Learning to express reward prediction error-like dopaminergic activity requires plastic representations of time

TD learning with a fixed feature-specific temporal-basis

The original TD learning algorithms assumed that agents can be in a set of discrete labeled states (s) that are stored in memory. The goal of TD is to learn a value function such that each state becomes associated with a unique value (\(V\left(s\right)\)) that estimates future discounted rewards. Learning is driven by the difference between values at two subsequent states, and hence such algorithms are called temporal difference algorithms. Mathematically this is captured by the update algorithm: \(V\left(s\right)\leftarrow V\left(s\right)+\alpha \left(r\left({s}^{{\prime} }\right)+\gamma V\left({s}^{{\prime} }\right)-V\left(s\right)\right)\), where \({s}^{{\prime} }\) is the next state and \(r\left({s}^{{\prime} }\right)\) is the reward in the next state, \(\gamma\) is an optional discount factor and \(\alpha\) is the learning rate.

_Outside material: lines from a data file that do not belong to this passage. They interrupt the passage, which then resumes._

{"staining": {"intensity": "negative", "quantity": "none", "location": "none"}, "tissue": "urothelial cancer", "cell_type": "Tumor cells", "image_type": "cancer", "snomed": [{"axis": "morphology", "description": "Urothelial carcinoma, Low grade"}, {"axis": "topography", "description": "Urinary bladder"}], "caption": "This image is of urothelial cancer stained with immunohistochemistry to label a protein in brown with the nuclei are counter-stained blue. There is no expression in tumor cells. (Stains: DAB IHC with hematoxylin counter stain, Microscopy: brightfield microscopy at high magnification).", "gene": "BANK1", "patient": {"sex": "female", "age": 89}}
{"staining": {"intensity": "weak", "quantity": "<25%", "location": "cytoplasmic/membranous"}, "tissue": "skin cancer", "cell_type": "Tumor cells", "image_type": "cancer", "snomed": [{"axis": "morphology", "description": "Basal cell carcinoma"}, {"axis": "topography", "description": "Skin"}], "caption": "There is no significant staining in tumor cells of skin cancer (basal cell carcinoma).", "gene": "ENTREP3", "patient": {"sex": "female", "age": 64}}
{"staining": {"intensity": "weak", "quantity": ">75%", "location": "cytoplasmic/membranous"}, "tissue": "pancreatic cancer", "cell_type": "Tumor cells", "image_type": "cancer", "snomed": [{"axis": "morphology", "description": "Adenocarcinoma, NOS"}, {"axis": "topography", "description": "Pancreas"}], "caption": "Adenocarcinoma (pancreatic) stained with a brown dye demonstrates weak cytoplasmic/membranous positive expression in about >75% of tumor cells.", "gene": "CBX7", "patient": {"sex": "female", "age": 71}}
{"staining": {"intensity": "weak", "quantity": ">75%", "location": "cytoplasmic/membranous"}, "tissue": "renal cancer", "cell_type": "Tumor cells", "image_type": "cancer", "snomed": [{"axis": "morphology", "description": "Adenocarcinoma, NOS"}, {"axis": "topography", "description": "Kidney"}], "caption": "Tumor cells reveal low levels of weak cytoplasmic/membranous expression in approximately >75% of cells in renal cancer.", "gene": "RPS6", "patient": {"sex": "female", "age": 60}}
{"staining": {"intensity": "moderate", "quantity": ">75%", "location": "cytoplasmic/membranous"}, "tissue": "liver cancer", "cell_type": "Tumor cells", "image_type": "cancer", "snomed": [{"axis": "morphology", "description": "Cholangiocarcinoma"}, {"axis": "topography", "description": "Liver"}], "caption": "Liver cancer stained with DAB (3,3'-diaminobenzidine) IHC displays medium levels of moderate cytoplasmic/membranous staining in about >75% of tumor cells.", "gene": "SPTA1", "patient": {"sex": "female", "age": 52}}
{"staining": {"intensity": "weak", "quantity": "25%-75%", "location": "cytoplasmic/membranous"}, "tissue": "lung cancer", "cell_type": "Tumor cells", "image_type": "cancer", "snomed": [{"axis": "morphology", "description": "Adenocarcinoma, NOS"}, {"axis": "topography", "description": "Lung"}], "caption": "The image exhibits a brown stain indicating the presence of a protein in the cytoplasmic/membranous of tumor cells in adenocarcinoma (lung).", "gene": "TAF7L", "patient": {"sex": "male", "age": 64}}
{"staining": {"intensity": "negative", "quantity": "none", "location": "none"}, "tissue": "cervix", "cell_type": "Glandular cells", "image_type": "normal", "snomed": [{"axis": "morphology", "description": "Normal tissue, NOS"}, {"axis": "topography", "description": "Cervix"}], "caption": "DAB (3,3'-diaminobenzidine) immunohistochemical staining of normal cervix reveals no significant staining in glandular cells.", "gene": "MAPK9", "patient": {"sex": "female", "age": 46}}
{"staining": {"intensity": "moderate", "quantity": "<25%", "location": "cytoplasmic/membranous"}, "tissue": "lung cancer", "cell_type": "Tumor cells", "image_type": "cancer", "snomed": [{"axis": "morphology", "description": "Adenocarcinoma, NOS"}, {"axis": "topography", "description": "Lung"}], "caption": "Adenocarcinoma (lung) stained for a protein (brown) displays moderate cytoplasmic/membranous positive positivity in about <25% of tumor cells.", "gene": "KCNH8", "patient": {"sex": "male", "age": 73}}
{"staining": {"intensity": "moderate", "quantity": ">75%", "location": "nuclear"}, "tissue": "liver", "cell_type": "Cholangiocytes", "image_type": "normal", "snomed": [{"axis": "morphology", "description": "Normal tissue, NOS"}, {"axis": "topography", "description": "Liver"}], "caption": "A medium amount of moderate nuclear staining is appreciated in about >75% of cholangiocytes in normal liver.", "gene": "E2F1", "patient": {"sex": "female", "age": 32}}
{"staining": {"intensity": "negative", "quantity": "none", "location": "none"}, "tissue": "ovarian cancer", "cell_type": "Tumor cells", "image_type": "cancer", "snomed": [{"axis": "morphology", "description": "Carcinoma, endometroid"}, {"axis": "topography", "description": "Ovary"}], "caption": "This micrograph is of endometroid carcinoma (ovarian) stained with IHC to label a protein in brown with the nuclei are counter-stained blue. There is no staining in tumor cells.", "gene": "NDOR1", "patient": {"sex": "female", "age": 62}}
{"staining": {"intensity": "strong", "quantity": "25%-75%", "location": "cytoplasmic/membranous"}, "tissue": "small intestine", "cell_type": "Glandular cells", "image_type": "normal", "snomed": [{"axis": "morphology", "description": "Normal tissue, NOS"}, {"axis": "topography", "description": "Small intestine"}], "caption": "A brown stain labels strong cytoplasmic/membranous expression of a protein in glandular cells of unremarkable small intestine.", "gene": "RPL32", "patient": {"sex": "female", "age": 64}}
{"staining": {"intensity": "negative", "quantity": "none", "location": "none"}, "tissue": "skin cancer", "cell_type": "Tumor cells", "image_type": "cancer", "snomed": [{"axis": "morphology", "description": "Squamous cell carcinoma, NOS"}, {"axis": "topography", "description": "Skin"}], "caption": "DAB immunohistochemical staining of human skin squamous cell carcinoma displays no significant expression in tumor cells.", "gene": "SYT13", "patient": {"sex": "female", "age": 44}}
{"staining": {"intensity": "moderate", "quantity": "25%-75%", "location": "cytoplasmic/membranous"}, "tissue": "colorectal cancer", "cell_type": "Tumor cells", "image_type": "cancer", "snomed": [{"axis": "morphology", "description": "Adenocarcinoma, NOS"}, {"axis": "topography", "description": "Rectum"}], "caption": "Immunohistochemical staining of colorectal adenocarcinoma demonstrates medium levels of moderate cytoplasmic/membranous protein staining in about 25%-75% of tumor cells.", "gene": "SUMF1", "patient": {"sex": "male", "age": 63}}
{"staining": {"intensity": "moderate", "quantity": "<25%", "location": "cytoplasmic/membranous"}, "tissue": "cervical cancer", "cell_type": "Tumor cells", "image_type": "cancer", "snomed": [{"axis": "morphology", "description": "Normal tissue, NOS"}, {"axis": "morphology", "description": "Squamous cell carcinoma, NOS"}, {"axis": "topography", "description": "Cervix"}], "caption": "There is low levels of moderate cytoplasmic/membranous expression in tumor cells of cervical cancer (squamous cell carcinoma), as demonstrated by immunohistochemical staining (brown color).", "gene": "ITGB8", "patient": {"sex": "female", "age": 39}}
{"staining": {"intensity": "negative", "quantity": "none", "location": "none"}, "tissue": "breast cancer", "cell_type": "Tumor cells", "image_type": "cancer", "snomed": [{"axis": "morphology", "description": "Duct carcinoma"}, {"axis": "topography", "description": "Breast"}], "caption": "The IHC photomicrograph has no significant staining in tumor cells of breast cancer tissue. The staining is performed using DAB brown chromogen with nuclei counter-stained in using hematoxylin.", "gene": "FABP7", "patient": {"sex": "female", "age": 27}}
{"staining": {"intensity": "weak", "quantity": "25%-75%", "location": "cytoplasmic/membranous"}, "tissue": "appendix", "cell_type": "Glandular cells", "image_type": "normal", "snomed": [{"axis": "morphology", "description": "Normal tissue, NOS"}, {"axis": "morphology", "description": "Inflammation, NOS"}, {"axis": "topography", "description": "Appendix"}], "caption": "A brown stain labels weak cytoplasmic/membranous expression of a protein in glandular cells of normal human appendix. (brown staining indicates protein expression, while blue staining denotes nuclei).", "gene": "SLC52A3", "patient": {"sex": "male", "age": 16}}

The term in the brackets in the right-hand side of the equation is called the RPE. It represents the difference between the estimated value at the current state and the estimated discounted value at the next state in addition to the actual reward at the next state. If RPE is zero for every state, the value function no longer changes, and learning reaches a stable state. In experiments that linke RPE to the firing patterns of dopaminergic neurons in VTA, a transient conditioned stimulus (CS) is presented to a naïve animal followed by a delayed reward (also called unconditioned stimulus or US, Fig. 1a). It was found that VTA neurons initially respond at the time of reward, but once the association between stimulus and reward is learned, dopaminergic neurons stop firing at the time of the reward and start firing at the time of the stimulus (Fig. 1b). This response pattern is what one would expect from TD learning if VTA neurons represent RPE⁵.